By April 2021, perhaps because nine consecutive emails to this reporter had gone unanswered, Ivan seemed to have lost interest. On Sept. 15, 2021, Snopes contacted the first person from whom we sought information as part of our work for this investigation. This person, identified later in this series as "Individual Three," was listed as owner of a company that handled customer complaints for Together Networks dating websites.

Seven days later, on Sept. 22, 2021, Ivan reemerged in this reporter's inbox with the claims about Giuliani.

A rocket lifting off from the launchpad

The Reveal

Evidently misinformed, Ivan wrote in this new email chain that he and his "partners" knew Snopes had been "investigating Giuliani related topics." (Not so.) "I don't want to write this via mail," Ivan told this reporter, "so if you have a Signal, I could find you there and send more details." Ivan was adamant that Snopes pursue these convoluted allegations, offering to cover the cost of an investigation in "crypto, if needed."

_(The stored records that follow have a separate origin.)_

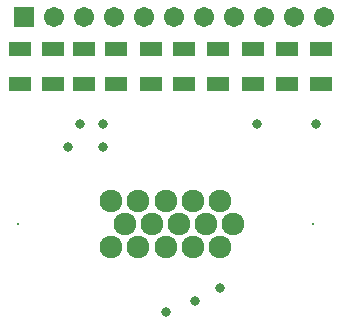
<source format=gbr>
G04*
G04 #@! TF.GenerationSoftware,Altium Limited,Altium Designer,22.4.2 (48)*
G04*
G04 Layer_Color=8388736*
%FSLAX25Y25*%
%MOIN*%
G70*
G04*
G04 #@! TF.SameCoordinates,550AB15D-F781-4C29-8757-C47261610ABA*
G04*
G04*
G04 #@! TF.FilePolarity,Negative*
G04*
G01*
G75*
%ADD14R,0.07611X0.04619*%
%ADD15C,0.06737*%
%ADD16R,0.06737X0.06737*%
%ADD17C,0.07587*%
%ADD18C,0.00800*%
%ADD19C,0.03162*%
D14*
X127625Y97763D02*
D03*
Y86109D02*
D03*
X104986Y97763D02*
D03*
Y86109D02*
D03*
X93439Y97763D02*
D03*
Y86109D02*
D03*
X82023Y97763D02*
D03*
Y86109D02*
D03*
X70801Y97763D02*
D03*
Y86109D02*
D03*
X59435Y97763D02*
D03*
Y86109D02*
D03*
X48460Y97763D02*
D03*
Y86109D02*
D03*
X38124Y97763D02*
D03*
Y86109D02*
D03*
X27146Y97763D02*
D03*
Y86109D02*
D03*
X116142Y97763D02*
D03*
Y86109D02*
D03*
D15*
X68740Y108268D02*
D03*
X58740D02*
D03*
X48740D02*
D03*
X38740D02*
D03*
X78740D02*
D03*
X128740D02*
D03*
X118740D02*
D03*
X108740D02*
D03*
X98740D02*
D03*
X88740D02*
D03*
D16*
X28740D02*
D03*
D17*
X93925Y47165D02*
D03*
X84870D02*
D03*
X75815D02*
D03*
X66760D02*
D03*
X57705D02*
D03*
Y31575D02*
D03*
X75815D02*
D03*
X66760D02*
D03*
X84870D02*
D03*
X93925D02*
D03*
X62205Y39370D02*
D03*
X80315D02*
D03*
X71260D02*
D03*
X89370D02*
D03*
X98425D02*
D03*
D18*
X125028D02*
D03*
X26602D02*
D03*
D19*
X43307Y64961D02*
D03*
X55118D02*
D03*
X106299Y72835D02*
D03*
X125984D02*
D03*
X75847Y9867D02*
D03*
X47244Y72835D02*
D03*
X55118D02*
D03*
X85660Y13738D02*
D03*
X93941Y18110D02*
D03*
M02*

</source>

For someone concerned with maintaining anonymity, shifting to Signal was a likely misstep. When Ivan contacted this reporter on that app, he did so with an account registered to a phone number used as the contact number in news releases for the bitcoin exchange CEX.io. These releases were signed by that company's then-communication officer, Peter Ivanov. A man named Peter Ivanov, who used to work for CEX.io, is presently the chief communications officer for Noosphere Ventures:

Identifying "Ivan"

The Giuliani tip from that Signal account largely concerned various business partners in Ukraine with whom Giuliani allegedly worked. These individuals were involved, our tipster said, in "leaking money from Ukraine to Cyprus." As the rest of this series demonstrates, the profits from Polyakov's own businesses — which rely heavily on Ukrainian labor — often flow through Cyprus, a well-known tax haven that is considered a high-risk financial jurisdiction due to its "weak measures to combat money laundering and terrorist financing."

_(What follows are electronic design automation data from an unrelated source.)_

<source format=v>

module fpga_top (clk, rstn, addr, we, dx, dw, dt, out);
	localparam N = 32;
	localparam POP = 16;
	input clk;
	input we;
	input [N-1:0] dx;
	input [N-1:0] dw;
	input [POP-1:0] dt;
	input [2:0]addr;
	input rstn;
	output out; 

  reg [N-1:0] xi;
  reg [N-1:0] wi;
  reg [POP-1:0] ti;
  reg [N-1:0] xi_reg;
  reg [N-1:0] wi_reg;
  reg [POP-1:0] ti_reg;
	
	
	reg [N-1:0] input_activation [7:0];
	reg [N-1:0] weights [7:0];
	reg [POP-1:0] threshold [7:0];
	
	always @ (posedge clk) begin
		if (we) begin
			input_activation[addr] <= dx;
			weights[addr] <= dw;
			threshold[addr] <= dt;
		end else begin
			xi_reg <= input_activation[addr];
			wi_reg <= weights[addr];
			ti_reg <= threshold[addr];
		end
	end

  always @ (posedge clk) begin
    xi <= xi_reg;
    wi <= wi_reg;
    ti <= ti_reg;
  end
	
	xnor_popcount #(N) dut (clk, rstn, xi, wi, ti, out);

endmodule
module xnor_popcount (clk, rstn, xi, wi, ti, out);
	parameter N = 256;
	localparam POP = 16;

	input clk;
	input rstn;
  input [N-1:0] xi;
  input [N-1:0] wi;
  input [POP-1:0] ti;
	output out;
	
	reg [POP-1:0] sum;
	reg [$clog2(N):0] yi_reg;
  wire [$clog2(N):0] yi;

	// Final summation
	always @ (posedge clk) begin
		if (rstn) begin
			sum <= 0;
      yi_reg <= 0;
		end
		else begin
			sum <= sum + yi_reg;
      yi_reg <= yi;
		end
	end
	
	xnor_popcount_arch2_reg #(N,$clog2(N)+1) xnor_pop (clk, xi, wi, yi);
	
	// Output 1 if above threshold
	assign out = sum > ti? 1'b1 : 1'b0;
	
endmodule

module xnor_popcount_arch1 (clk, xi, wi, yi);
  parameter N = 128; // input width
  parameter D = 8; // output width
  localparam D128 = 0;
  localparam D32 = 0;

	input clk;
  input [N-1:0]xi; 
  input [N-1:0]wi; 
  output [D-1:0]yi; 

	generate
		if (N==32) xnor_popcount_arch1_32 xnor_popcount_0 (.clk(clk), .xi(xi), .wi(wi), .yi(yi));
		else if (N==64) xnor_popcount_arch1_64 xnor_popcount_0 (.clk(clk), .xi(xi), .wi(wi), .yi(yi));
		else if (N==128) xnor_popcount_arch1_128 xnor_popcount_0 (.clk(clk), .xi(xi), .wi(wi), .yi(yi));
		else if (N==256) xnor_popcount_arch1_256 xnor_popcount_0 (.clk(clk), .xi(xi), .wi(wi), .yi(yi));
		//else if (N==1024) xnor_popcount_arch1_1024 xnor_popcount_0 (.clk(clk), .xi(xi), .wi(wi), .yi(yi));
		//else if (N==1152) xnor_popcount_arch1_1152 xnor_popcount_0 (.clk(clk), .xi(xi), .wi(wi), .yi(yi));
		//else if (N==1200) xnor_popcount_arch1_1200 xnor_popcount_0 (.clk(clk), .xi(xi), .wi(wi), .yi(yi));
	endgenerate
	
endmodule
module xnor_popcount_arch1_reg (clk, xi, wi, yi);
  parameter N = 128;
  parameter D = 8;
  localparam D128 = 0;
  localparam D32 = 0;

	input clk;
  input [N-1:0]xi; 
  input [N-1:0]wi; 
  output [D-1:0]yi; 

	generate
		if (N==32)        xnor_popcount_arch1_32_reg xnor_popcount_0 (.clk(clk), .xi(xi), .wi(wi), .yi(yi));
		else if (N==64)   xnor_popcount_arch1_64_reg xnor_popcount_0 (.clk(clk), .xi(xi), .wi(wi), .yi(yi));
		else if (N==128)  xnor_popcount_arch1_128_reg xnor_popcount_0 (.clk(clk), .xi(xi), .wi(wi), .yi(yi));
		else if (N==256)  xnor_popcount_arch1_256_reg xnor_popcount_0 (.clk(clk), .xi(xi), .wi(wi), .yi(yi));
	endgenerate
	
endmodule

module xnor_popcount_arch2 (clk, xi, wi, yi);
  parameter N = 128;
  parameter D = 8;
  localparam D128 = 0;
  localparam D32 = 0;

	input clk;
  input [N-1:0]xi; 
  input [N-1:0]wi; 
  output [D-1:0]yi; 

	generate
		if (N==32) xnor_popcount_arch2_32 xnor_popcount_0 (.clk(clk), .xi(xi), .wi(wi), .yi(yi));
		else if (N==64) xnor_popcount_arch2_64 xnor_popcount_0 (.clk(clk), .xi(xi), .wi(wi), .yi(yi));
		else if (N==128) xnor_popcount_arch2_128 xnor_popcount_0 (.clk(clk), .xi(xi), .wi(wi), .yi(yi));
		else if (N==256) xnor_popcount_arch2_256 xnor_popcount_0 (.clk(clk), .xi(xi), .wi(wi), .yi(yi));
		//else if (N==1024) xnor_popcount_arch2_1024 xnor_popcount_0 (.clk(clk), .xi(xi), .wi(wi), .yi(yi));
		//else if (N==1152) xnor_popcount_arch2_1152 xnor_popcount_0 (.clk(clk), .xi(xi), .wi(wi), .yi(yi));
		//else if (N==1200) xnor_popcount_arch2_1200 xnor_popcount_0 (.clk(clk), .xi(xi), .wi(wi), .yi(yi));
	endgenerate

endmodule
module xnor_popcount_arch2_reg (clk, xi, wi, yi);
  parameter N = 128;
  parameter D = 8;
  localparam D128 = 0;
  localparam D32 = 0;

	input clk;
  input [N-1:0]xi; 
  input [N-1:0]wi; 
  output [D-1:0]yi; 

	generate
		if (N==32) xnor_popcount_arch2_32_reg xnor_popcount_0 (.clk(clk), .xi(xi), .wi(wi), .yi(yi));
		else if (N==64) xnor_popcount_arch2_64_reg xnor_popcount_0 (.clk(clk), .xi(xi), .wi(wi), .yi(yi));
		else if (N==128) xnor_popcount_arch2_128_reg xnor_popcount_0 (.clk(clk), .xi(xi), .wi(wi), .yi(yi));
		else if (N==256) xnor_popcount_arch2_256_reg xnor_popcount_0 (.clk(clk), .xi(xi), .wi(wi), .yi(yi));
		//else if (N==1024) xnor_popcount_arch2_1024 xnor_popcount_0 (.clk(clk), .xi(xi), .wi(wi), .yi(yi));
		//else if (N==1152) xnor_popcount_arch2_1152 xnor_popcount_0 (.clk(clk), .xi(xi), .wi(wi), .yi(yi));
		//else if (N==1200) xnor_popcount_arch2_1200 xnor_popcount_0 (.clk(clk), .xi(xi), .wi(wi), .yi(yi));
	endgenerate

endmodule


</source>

Several months later, after Snopes reached out to another Together Networks employee, Ivanov contacted this reporter from a Noopshere email address. Still unaware of our suspicion that he was "Ivan," Ivanov intended to inform this reporter that Noosphere was aware that Snopes "may be working on a news article related to Noosphere and/or Max Polyakov," and that we should "direct any inquiries" to Ivanov in writing.

Snopes took him up on that offer: We asked why it appeared he had been sending us multiple dossiers on Noosphere's competitors, and if that attempt to fund a Giuliani investigation at Snopes was part of an effort to distract us from looking into Polyakov. We haven't heard from him since. He did not respond to multiple subsequent requests for comment and did not confirm his involvement in the dossiers. The individual operating Ivan's Signal account did not respond to a request for comment, either. 

A white dollar symbol centered on a black circle

The Noosphere

Polyakov is a near-perfect case study into how the ultra-wealthy can hide money offshore and obscure its origin while simultaneously manufacturing a vision of themselves incompatible with reality. In a 2013 note announcing the founding of his Menlo Park, California, venture capital firm, Polyakov explained that the corporation's main investment would be in training workers to be "super activists of honesty, beauty and justice."

Providing damaging business intelligence under the guise of journalism aside, this is an absurd way to describe a group of entrepreneurs whose decade-long modus operandi has been — and remains — using predatory websites with names like Shagaholic to convince people who are unlikely to read a terms-of-service page to give up their credit card number.

Does the following series expose the secrets Polyakov and his associates have apparently been trying to hide? Do those secrets reveal the reasons CFIUS demanded Polyakov give up Firefly Aerospace? We don't know because CIFUS did not respond to our request for comment. What this series does reveal, however, is exactly how central internet scams have been — and still are — to Polyakov's career.